Yes, we’ve heard people say that this could be bigger than Watergate, but the truth is that we are getting into events that seem surreal because there simply are not any strongly legitimate historical parallels. The Watergate break-in occurred before the 1972 election and clouded it somewhat, but it was only after Nixon’s landslide victory (which was a true landslide) that the investigations destroyed his presidency. Might that happen again? If so, the connection to Watergate would become stronger, although at this point we don’t have anyone accusing Trump of trying to cover anything up or being involved in the plot.  Yet I think Carl Bernstein’s comment that Trump has a “bigger disdain for the truth” than did Nixon (he would know) is a legit assertion.

Because this is all so uncharted, we are living through a series of events that as a historian I find extremely fascinating. Don’t you? Oh, and lets throw in that the president-elect wants to continue producing a reality TV show while in office (which even Newt said was “weird,”) and seems to enjoy poking China with a stick even before getting inaugurated. He also doesn’t need daily intelligence briefings, because he is “like, a smart person.” (He should look into the Kennedy administration’s history to see how daily briefings prevented a nuclear war). AND, we have this victory lap thing he is doing, which no president-elect has done before. The man has participated in more of these post-election gloating events than he has intelligence briefings! (That is a fact, look it up).  I defy you to give me a legit historical parallel in our history for all this.

All I can say is to keep watching and take notes. If the Hamilton Electors movement is successful at getting this thing thrown to the House of Representatives (which I think is their most realistic hope), we will have some historical parallels again, but not with these kinds of issues swirling around. Russia helping to determine our election? I mean that is beyond anything that happened in the Cold War.

Oh, and by the way, let’s stop referring to the Hamilton Electors  as “faithless electors.” I agree with Geoffrey R. Stone, Distinguished Professor of Law at Chicago University, when he asserts in Time that if they deny Trump the presidency, that would actually be “faithful” to the whole reason for the Electoral College in the first place (and to their country). If somehow this actually happens (it is still a major long-shot), won’t it be fun to watch those that advocate for strict interpretation of the Constitution and “original intent” try to criticize the Electoral College for actually serving the function for which it was originally intended in the Constitution? We would also see Trump criticize the Electoral College for subverting his election, when in fact without it he would not be the president-elect in the first place. Crazy.
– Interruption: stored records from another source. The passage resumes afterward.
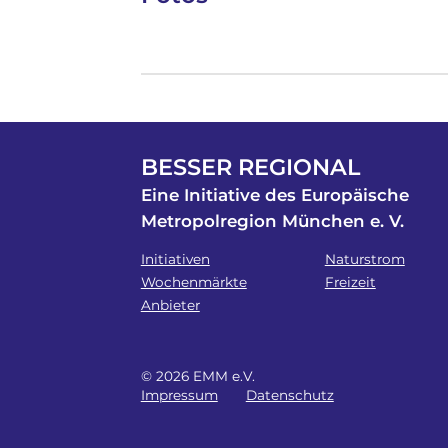
BESSER REGIONAL
Eine Initiative des Europäische
Metropolregion München e. V.
Initiativen
Naturstrom
Wochenmärkte
Freizeit
Anbieter
© 2026 EMM e.V.
Impressum
Datenschutz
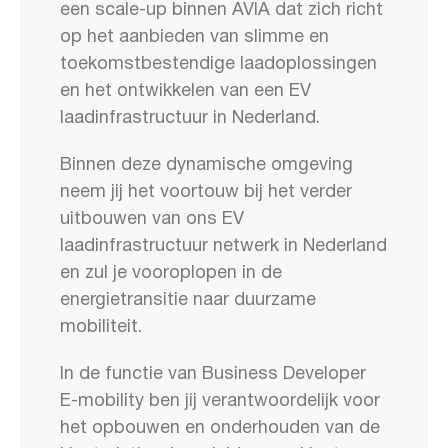
een scale-up binnen AVIA dat zich richt
op het aanbieden van slimme en
toekomstbestendige laadoplossingen
en het ontwikkelen van een EV
laadinfrastructuur in Nederland.
Binnen deze dynamische omgeving
neem jij het voortouw bij het verder
uitbouwen van ons EV
laadinfrastructuur netwerk in Nederland
en zul je vooroplopen in de
energietransitie naar duurzame
mobiliteit.
In de functie van Business Developer
E-mobility ben jij verantwoordelijk voor
het opbouwen en onderhouden van de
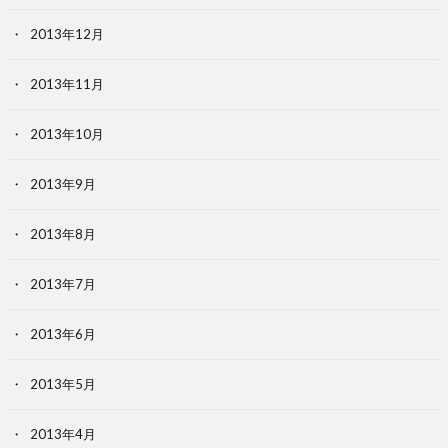
2013年12月
2013年11月
2013年10月
2013年9月
2013年8月
2013年7月
2013年6月
2013年5月
2013年4月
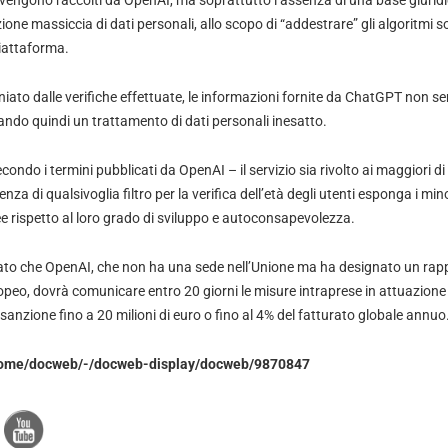
ati vengono raccolti da OpenAI, ma soprattutto l’assenza di una base giuridic
ione massiccia di dati personali, allo scopo di “addestrare” gli algoritmi so
iattaforma.
iato dalle verifiche effettuate, le informazioni fornite da ChatGPT non 
ando quindi un trattamento di dati personali inesatto.
ondo i termini pubblicati da OpenAI – il servizio sia rivolto ai maggiori di 
za di qualsivoglia filtro per la verifica dell’età degli utenti esponga i min
 rispetto al loro grado di sviluppo e autoconsapevolezza.
ato che OpenAI, che non ha una sede nell’Unione ma ha designato un rap
eo, dovrà comunicare entro 20 giorni le misure intraprese in attuazione 
anzione fino a 20 milioni di euro o fino al 4% del fatturato globale annuo
/home/docweb/-/docweb-display/docweb/9870847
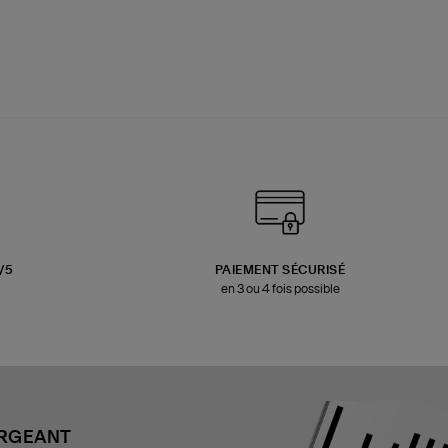
3/5
PAIEMENT SÉCURISÉ
en 3 ou 4 fois possible
ARGEANT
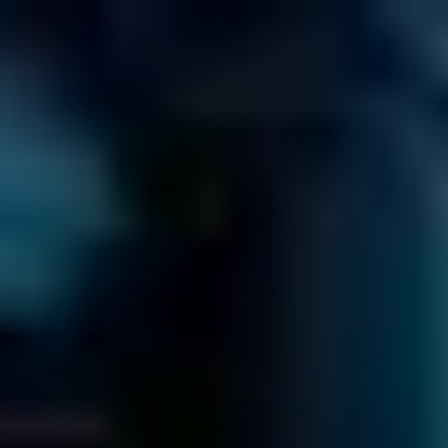
Preventivo Gratuito
≡
QUANTO COSTERÀ?
VAI AL PREVENTIVO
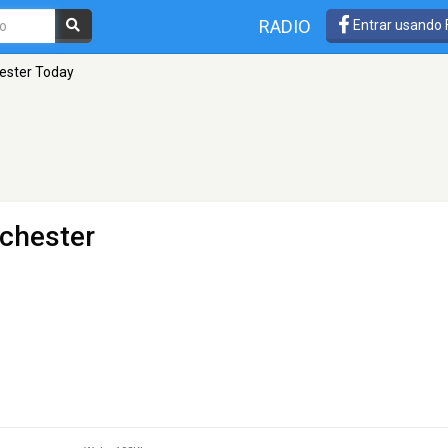
RADIO
Entrar usando
ester Today
chester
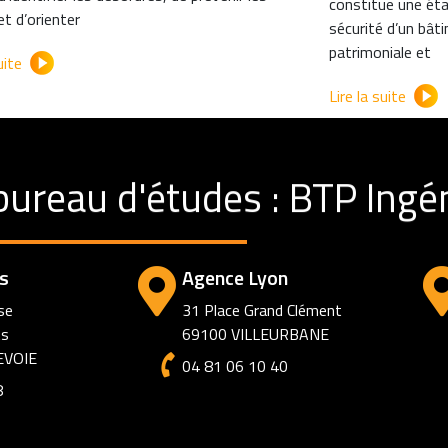
constitue une étap
et d’orienter
sécurité d’un bât
patrimoniale et
uite
Lire la suite
bureau d'études : BTP Ingén
s
Agence Lyon
se
31 Place Grand Clément
ts
69100 VILLEURBANE
EVOIE
04 81 06 10 40
8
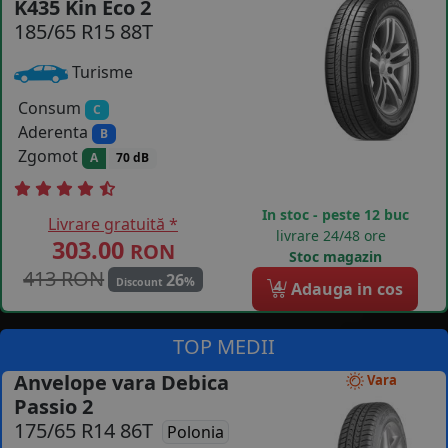
K435 Kin Eco 2
185/65 R15 88T
COS (
0 PRODUSE
)
Turisme
Consum
C
Aderenta
B
Zgomot
A
70 dB
In stoc - peste 12 buc
Livrare gratuită *
livrare 24/48 ore
303.00
RON
Stoc magazin
413 RON
26
%
Discount
4
Adauga in cos
TOP MEDII
Anvelope vara Debica
Vara
Passio 2
175/65 R14 86T
Polonia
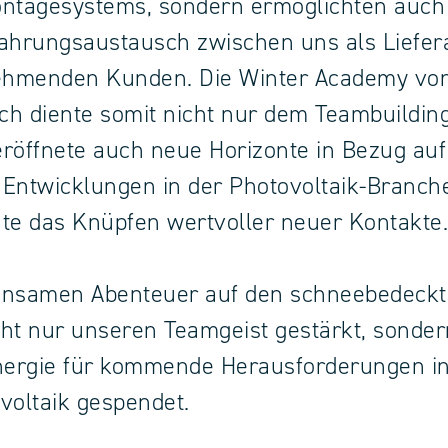
ontagesystems, sondern ermöglichten auch
ahrungsaustausch zwischen uns als Liefer
nehmenden Kunden. Die Winter Academy vo
h diente somit nicht nur dem Teambuilding
röffnete auch neue Horizonte in Bezug auf
Entwicklungen in der Photovoltaik-Branch
te das Knüpfen wertvoller neuer Kontakte.
insamen Abenteuer auf den schneebedeckt
ht nur unseren Teamgeist gestärkt, sonde
nergie für kommende Herausforderungen in
voltaik gespendet.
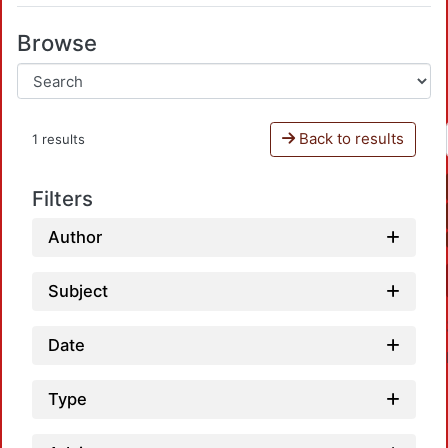
Browse
Back to results
1 results
Filters
Author
Subject
Date
Type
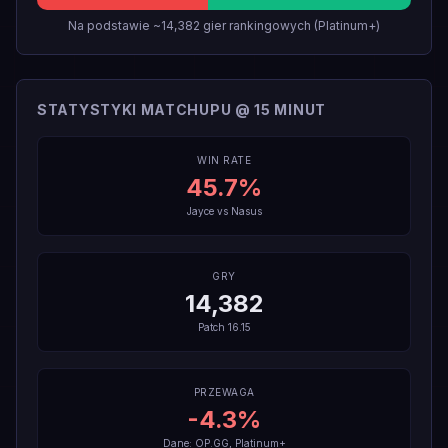
Na podstawie ~14,382 gier rankingowych (Platinum+)
STATYSTYKI MATCHUPU @ 15 MINUT
WIN RATE
45.7
%
Jayce
vs
Nasus
GRY
14,382
Patch
16.15
PRZEWAGA
-4.3
%
Dane: OP.GG, Platinum+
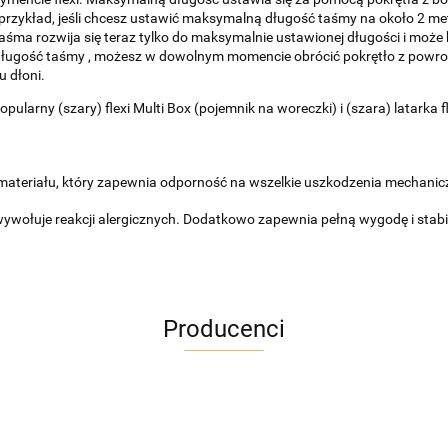
rzykład, jeśli chcesz ustawić maksymalną długość taśmy na około 2 met
Taśma rozwija się teraz tylko do maksymalnie ustawionej długości i moż
długość taśmy , możesz w dowolnym momencie obrócić pokrętło z powrot
 dłoni.
pularny (szary) flexi Multi Box (pojemnik na woreczki) i (szara) latarka
o materiału, który zapewnia odporność na wszelkie uszkodzenia mechanic
wywołuje reakcji alergicznych. Dodatkowo zapewnia pełną wygodę i sta
Producenci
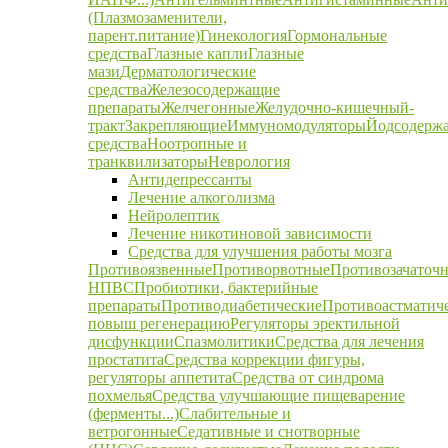
(Плазмозаменители,
парент.питание)
Гинекология
Гормональные
средства
Глазные капли
Глазные
мази
Дерматологические
средства
Железосодержащие
препараты
Желчегонные
Желудочно-кишечный-
тракт
Закрепляющие
Иммуномодуляторы
Йодсодерж
средства
Ноотропные и
транквилизаторы
Неврология
Антидепрессанты
Лечение алкоголизма
Нейролептик
Лечение никотиновой зависимости
Средства для улучшения работы мозга
Противоязвенные
Противорвотные
Противозачаточ
НПВС
Пробиотики, бактерийные
препараты
Противодиабетические
Противоастматич
повыш регенерацию
Регуляторы эректильной
дисфункции
Спазмолитики
Средства для лечения
простатита
Средства коррекции фигуры,
регуляторы аппетита
Средства от синдрома
похмелья
Средства улучшающие пищеварение
(ферменты...)
Слабительные и
ветрогонные
Седативные и снотворные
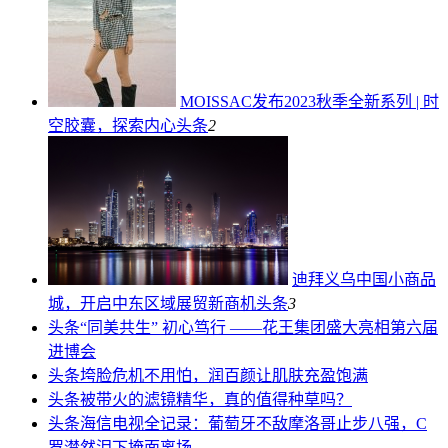
MOISSAC发布2023秋季全新系列 | 时
空胶囊，探索内心
头条
2
迪拜义乌中国小商品
城，开启中东区域展贸新商机
头条
3
头条
“同美共生” 初心笃行 ——花王集团盛大亮相第六届
进博会
头条
垮脸危机不用怕，润百颜让肌肤充盈饱满
头条
被带火的滤镜精华，真的值得种草吗？
头条
海信电视全记录：葡萄牙不敌摩洛哥止步八强，C
罗潸然泪下掩面离场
The best that history can do right now is reveal how much Trump is acting in ways different than anything we have seen before (such as his dealing with China and Taiwan). One angle that I found particularly interesting to consider is that Trump is breaking with traditions established by George Washington in creating his cabinet. While putting together what would be the wealthiest executive department heads in history, Trump has shown little interest in diversifying his appointments in ways that would help smooth over political divisions and tensions, and in fact, is only exacerbating them.

Lastly, in response to all the Russia news, Trump and his surrogates have been going around saying that he won in an electoral college landslide that is “historic.” Um, no. Not so much. His electoral college victory actually ranks as the 46th largest out of 58 presidential elections. What is historic is the size of his popular vote loss despite the electoral college win.  At 2.8 million votes, Trump’s deficit is by far the largest for any candidate who won the Electoral College and lost the popular vote. So he’s got that going for him.